Да, здесь бы им и приглядеться друг к другу, может, и познакомиться как-то получше, пока не повязаны ещё общей бедой, пока души-то были открыты, у чубатого вся нараспашку да и у Игоря Ивановича приоткрыта в большей степени, чем в другие моменты его короткой жизни; хоть бы на ногу друг другу наступить, толкнуть, хоть и ненароком, в глаза друг другу взглянуть, запомнить… Только нет глупее занятия, чем подсказывать истории возможные пути ее развития в далеком прошлом, особенно в то время, когда и на сегодняшние ее пути великое множество людей, не только читающих, но и пишущих, не имеют ровным счетом никакого влияния.

 Здесь самое время указать на то, что хотя чубатый был в отличие от Игоря Ивановича и статным и рослым и усы у него не в пример жиденькой поросли хранителя боезапаса росли густо, тем не менее сходства в них было больше, чем могло показаться на первый взгляд.

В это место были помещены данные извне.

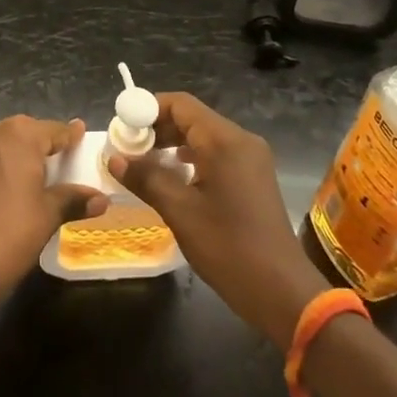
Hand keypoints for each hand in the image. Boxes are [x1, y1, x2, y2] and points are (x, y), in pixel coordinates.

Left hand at [0, 116, 107, 317]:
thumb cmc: (7, 234)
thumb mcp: (47, 216)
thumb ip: (73, 200)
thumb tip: (101, 199)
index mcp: (20, 136)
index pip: (54, 130)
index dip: (71, 135)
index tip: (83, 134)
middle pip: (29, 132)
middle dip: (47, 144)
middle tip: (68, 159)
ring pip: (8, 145)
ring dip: (26, 156)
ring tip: (47, 175)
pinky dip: (9, 166)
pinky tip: (20, 187)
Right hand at [111, 93, 331, 348]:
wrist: (282, 291)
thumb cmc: (228, 247)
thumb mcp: (180, 211)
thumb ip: (146, 178)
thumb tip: (114, 158)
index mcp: (225, 140)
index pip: (180, 104)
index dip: (148, 109)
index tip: (122, 127)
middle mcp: (241, 140)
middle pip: (192, 117)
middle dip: (157, 128)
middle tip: (127, 148)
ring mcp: (251, 158)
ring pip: (204, 136)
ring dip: (172, 144)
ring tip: (143, 163)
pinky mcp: (253, 177)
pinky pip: (216, 153)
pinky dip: (191, 158)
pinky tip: (173, 177)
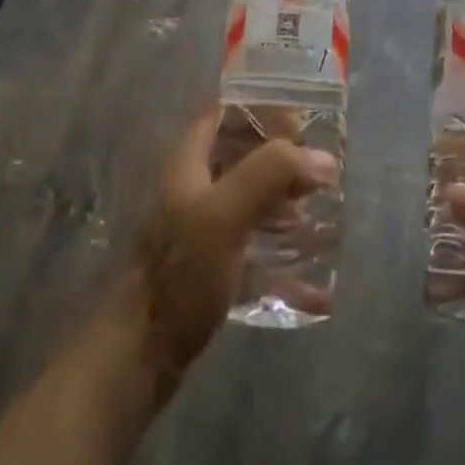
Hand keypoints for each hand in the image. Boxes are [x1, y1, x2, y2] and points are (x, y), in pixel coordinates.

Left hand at [128, 106, 337, 389]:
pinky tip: (316, 287)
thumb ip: (269, 175)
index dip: (260, 109)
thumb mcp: (223, 215)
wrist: (140, 356)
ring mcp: (201, 231)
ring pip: (250, 204)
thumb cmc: (180, 274)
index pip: (222, 113)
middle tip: (322, 176)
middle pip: (241, 157)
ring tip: (322, 221)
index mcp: (189, 163)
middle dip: (282, 162)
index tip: (303, 123)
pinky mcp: (211, 270)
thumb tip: (323, 158)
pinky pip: (255, 254)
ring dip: (286, 208)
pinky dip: (284, 262)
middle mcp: (193, 189)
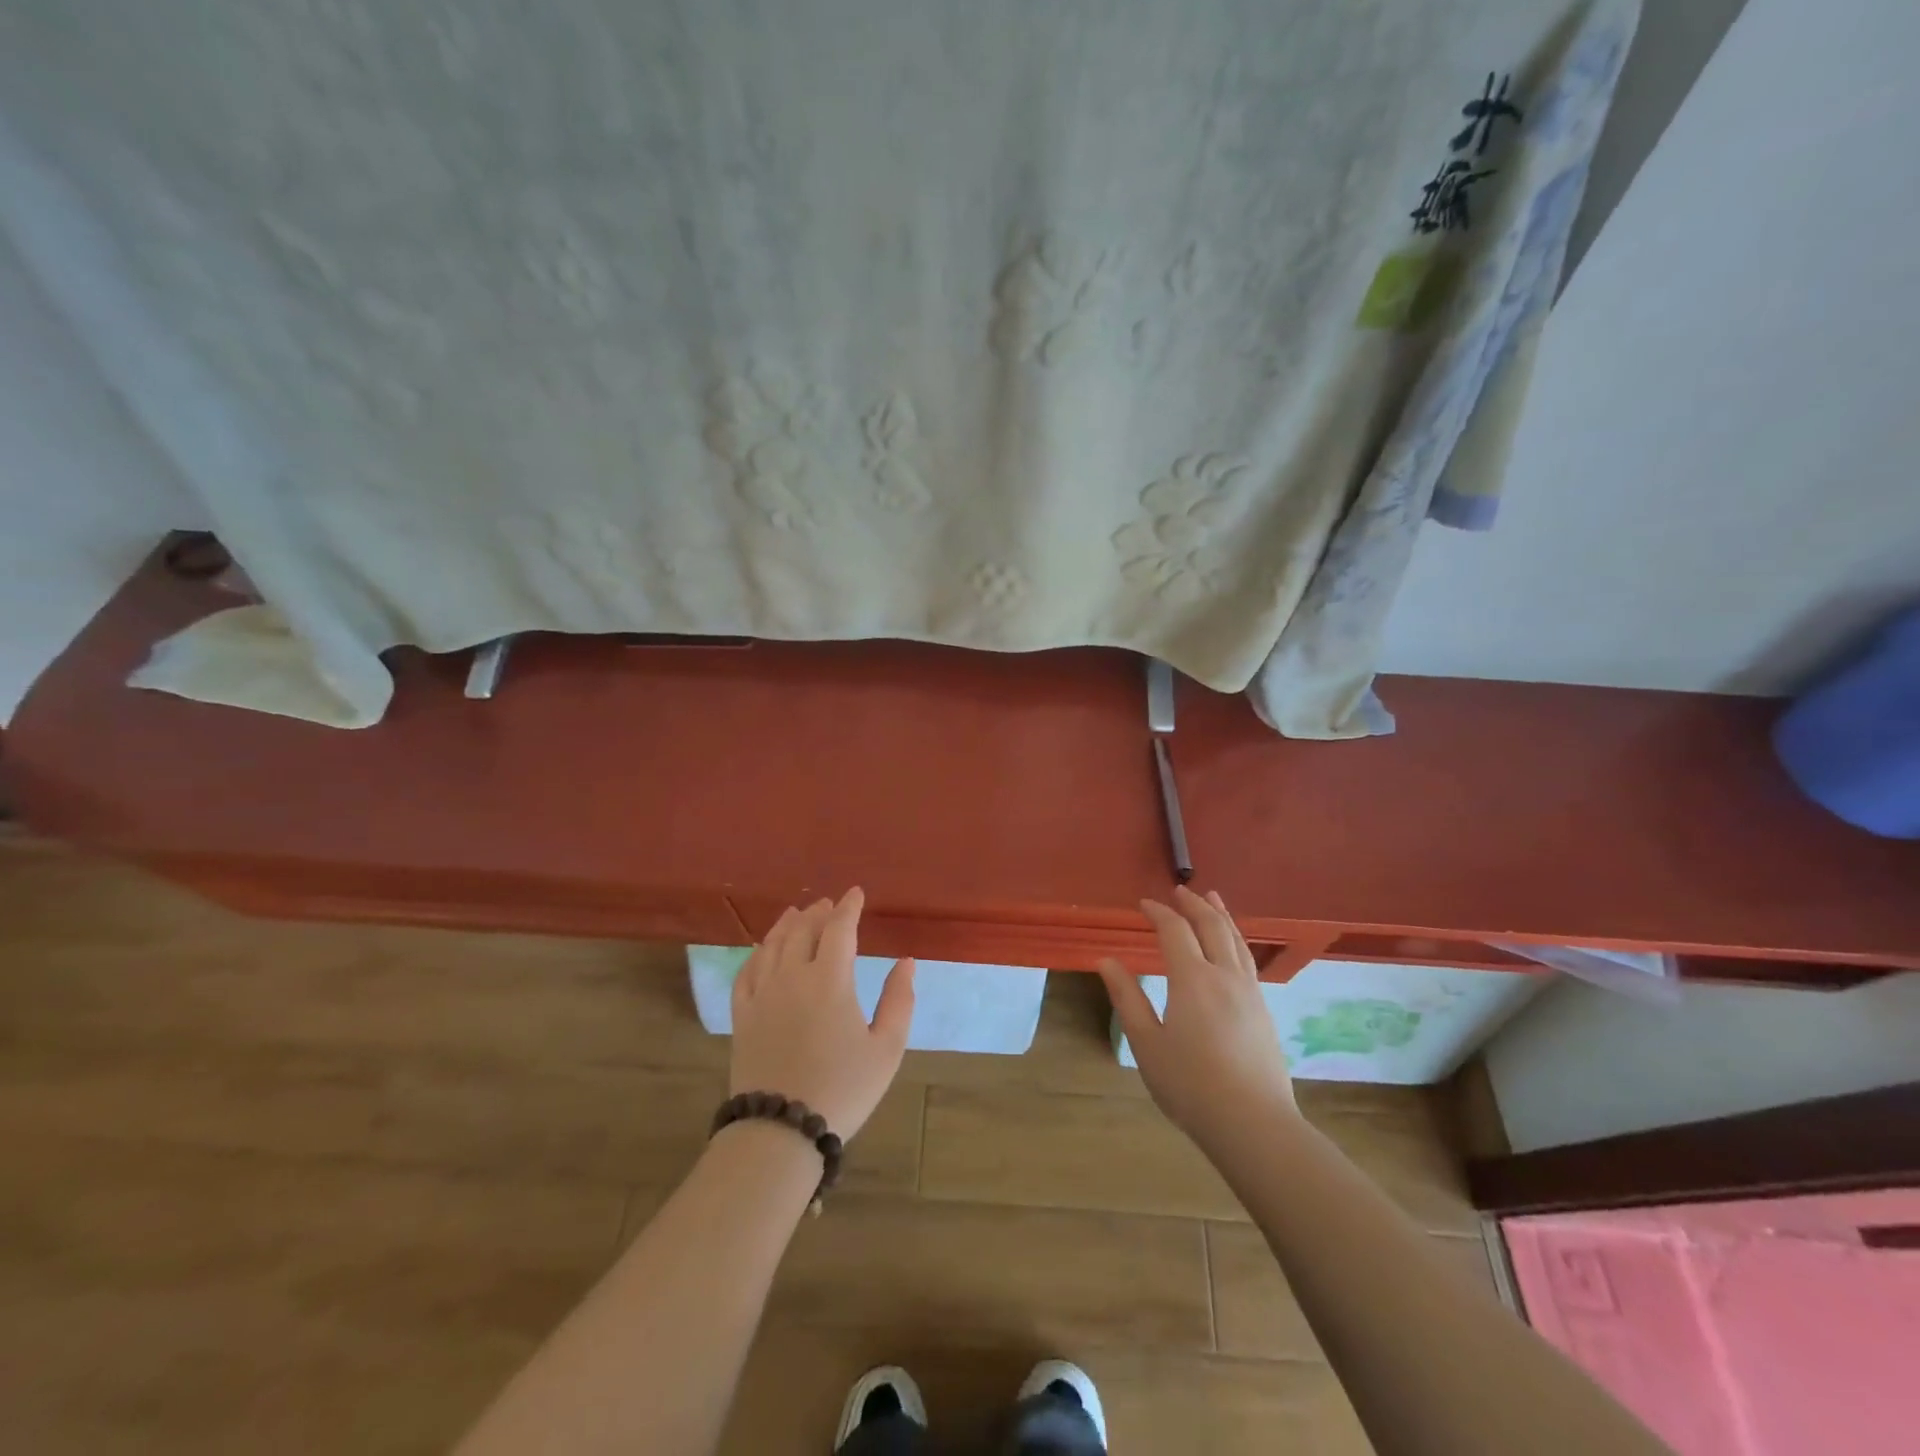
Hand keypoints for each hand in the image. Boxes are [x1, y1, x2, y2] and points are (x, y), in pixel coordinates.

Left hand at [729, 887, 914, 1138]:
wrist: (781, 1130)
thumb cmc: (843, 1089)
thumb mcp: (886, 1048)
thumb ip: (899, 1000)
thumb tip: (906, 961)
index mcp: (830, 979)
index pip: (839, 929)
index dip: (849, 907)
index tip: (856, 893)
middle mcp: (793, 976)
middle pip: (803, 930)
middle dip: (818, 912)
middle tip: (828, 904)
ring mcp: (762, 994)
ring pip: (772, 945)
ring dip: (787, 924)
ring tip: (796, 913)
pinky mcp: (742, 1016)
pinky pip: (746, 971)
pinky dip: (757, 953)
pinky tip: (762, 950)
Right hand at [1098, 885, 1295, 1147]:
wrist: (1253, 1124)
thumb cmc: (1190, 1084)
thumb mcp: (1146, 1043)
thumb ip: (1127, 998)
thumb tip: (1107, 961)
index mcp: (1192, 979)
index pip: (1175, 930)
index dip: (1159, 912)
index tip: (1144, 904)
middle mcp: (1225, 975)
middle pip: (1212, 926)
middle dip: (1194, 904)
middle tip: (1180, 890)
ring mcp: (1250, 992)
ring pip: (1236, 940)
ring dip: (1221, 915)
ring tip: (1213, 899)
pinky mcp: (1263, 1010)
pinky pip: (1248, 958)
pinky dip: (1236, 939)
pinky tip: (1233, 946)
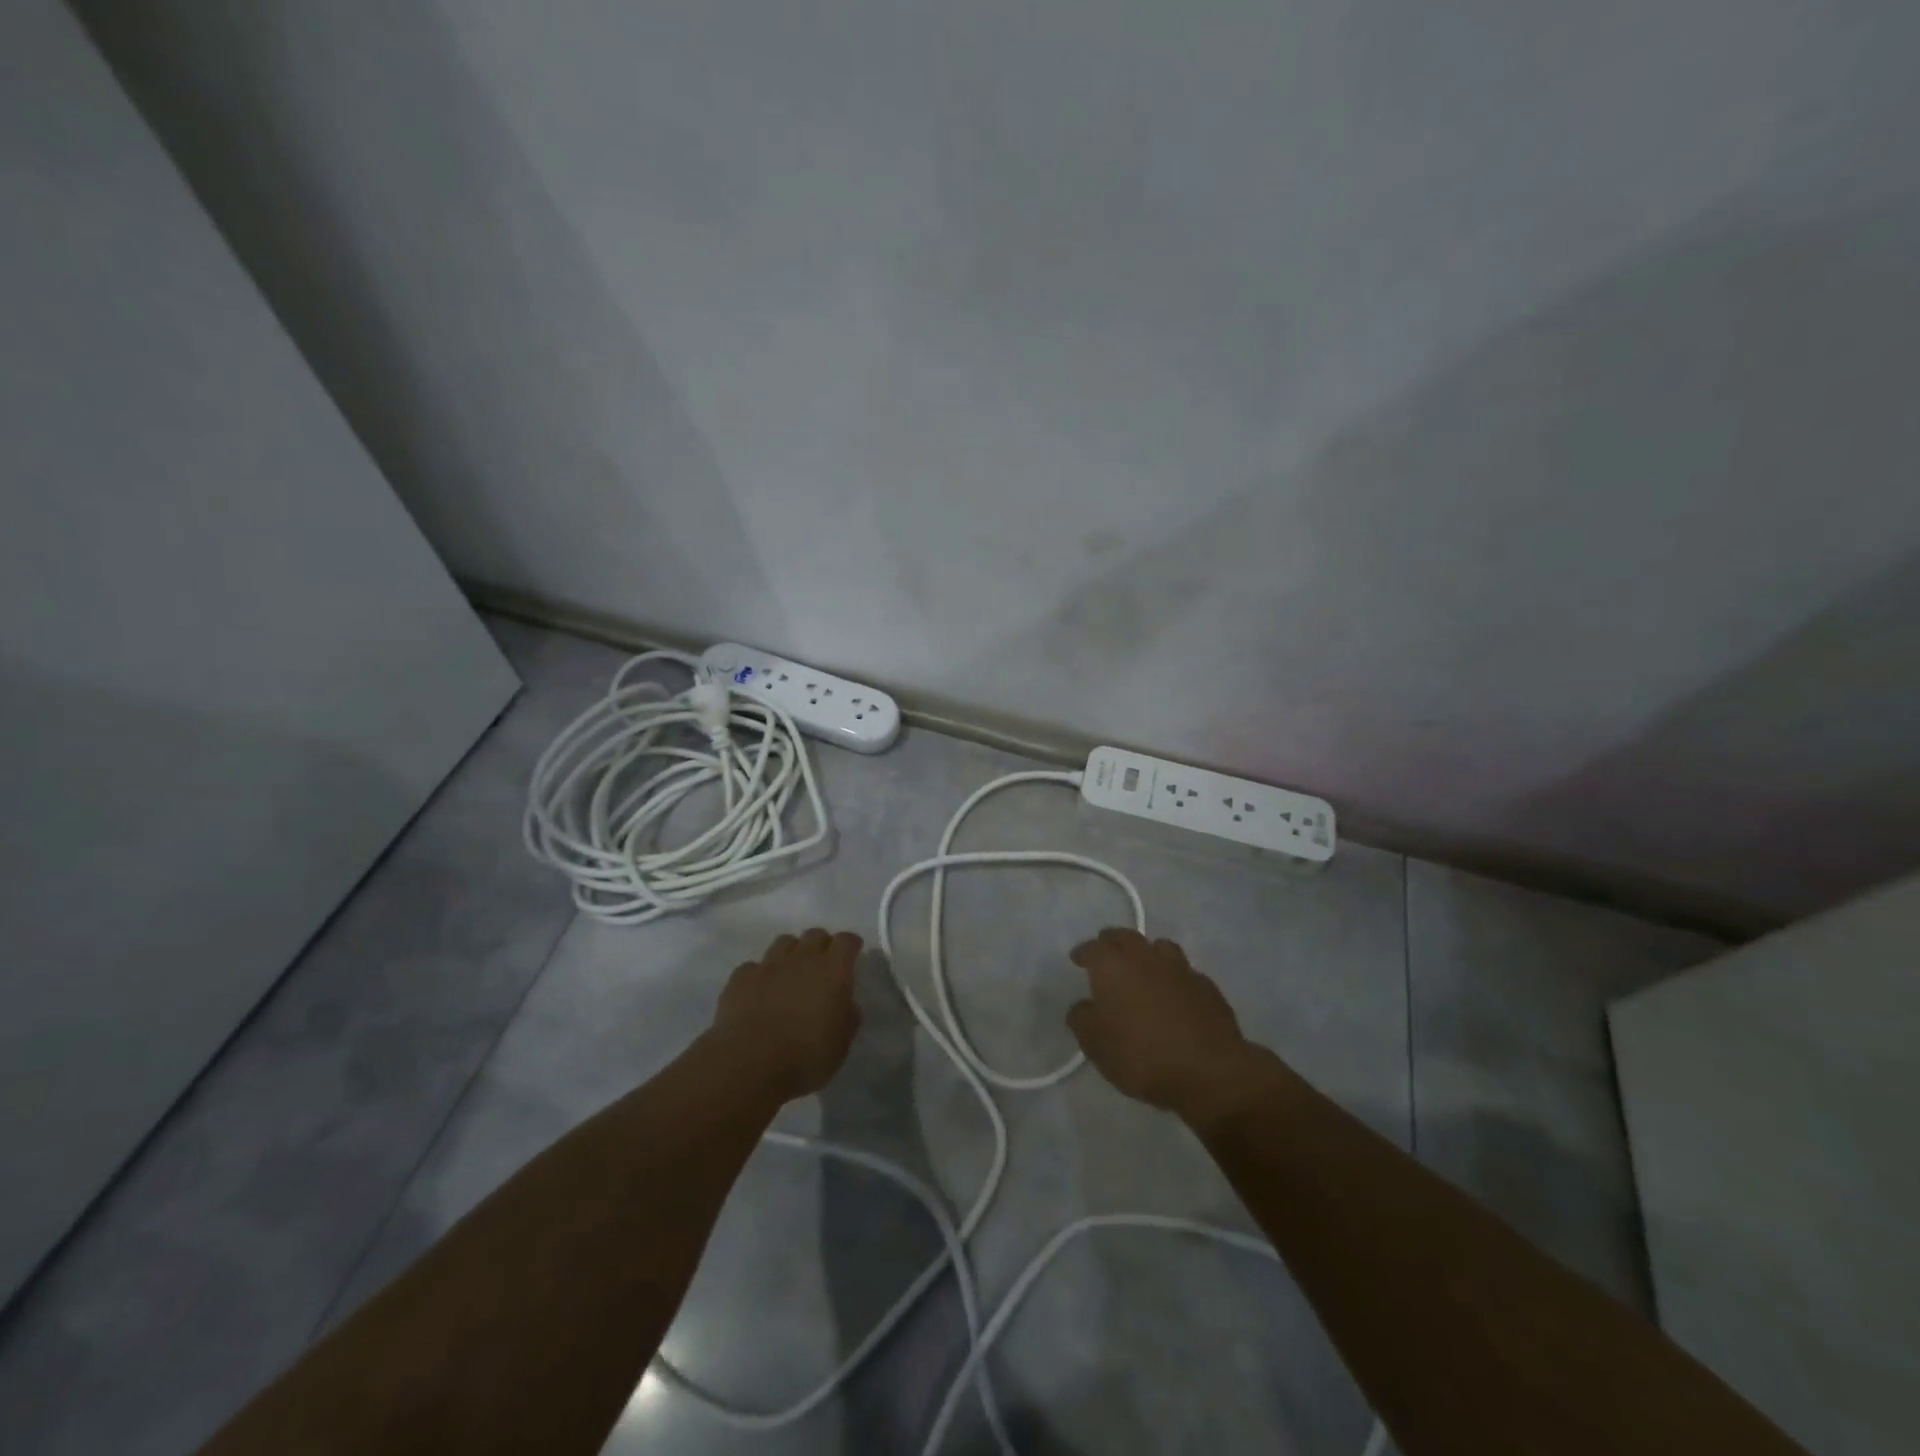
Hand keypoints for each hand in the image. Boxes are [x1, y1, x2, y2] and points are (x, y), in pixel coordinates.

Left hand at [712, 928, 862, 1099]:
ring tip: (791, 972)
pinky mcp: (740, 978)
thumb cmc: (805, 1057)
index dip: (851, 945)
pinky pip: (754, 966)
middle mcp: (802, 959)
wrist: (749, 1064)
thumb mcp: (842, 1043)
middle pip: (815, 934)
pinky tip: (760, 990)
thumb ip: (848, 1016)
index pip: (846, 941)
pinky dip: (760, 974)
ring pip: (784, 942)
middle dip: (822, 944)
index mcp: (832, 971)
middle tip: (823, 964)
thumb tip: (846, 1003)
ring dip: (792, 952)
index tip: (853, 953)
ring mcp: (768, 966)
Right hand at [1067, 928, 1268, 1126]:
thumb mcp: (1096, 1045)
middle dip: (1112, 942)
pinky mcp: (1206, 986)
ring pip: (1159, 946)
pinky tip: (1174, 993)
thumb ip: (1082, 1020)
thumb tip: (1083, 1006)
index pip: (1093, 947)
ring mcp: (1180, 969)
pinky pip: (1184, 972)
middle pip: (1125, 936)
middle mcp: (1145, 957)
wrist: (1209, 1071)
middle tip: (1106, 953)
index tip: (1077, 959)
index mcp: (1113, 966)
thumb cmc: (1142, 1056)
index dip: (1083, 952)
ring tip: (1143, 967)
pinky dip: (1174, 977)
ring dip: (1147, 952)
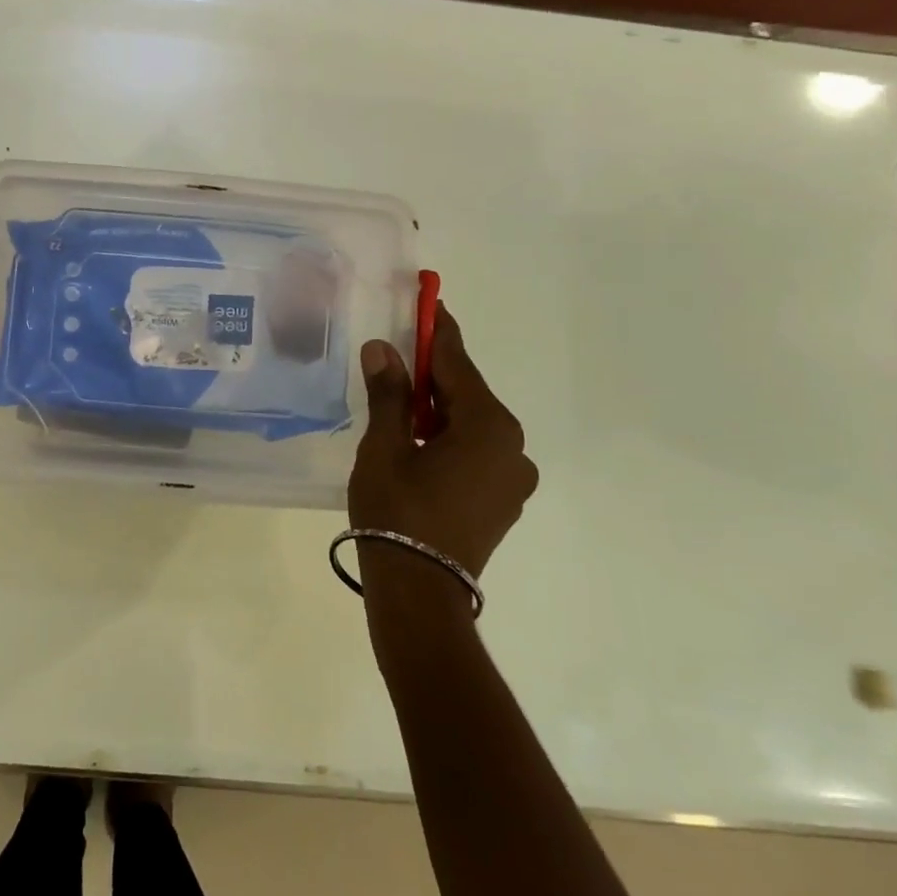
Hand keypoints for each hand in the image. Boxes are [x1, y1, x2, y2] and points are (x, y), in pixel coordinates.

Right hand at [349, 303, 538, 582]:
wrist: (419, 592)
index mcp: (488, 426)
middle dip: (434, 376)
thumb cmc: (397, 510)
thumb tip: (383, 348)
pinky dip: (449, 440)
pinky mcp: (503, 502)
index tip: (430, 303)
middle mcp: (512, 447)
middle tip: (399, 359)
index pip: (458, 365)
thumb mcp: (384, 446)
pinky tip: (417, 446)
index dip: (438, 332)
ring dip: (439, 411)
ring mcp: (512, 479)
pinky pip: (476, 453)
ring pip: (471, 426)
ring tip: (399, 409)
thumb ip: (389, 394)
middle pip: (468, 395)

Сходство состояло в том, что этот, с мандолиной, ничего не понимал, хотя и думал, что понимает всё, и был переполнен энтузиазмом. А Игорь Иванович просто ничего не понимал, хотя и чувствовал полутехническим своим умом, что за видимой стороной событий есть какой-то скрытый от него механизм, ход действия которого он никак не мог ни рассчитать, ни вычислить, а потому и был, как всегда, далёк от бурных эмоций.

И вообще в третьей кочегарке царила полная ясность относительно дальнейших путей истории под водительством только что образованного кронштадтского «ревкома», выбравшего для прочности местом своего базирования «Севастополь». Такая близость к власти лишала сознание сомнений, а сердце колебаний.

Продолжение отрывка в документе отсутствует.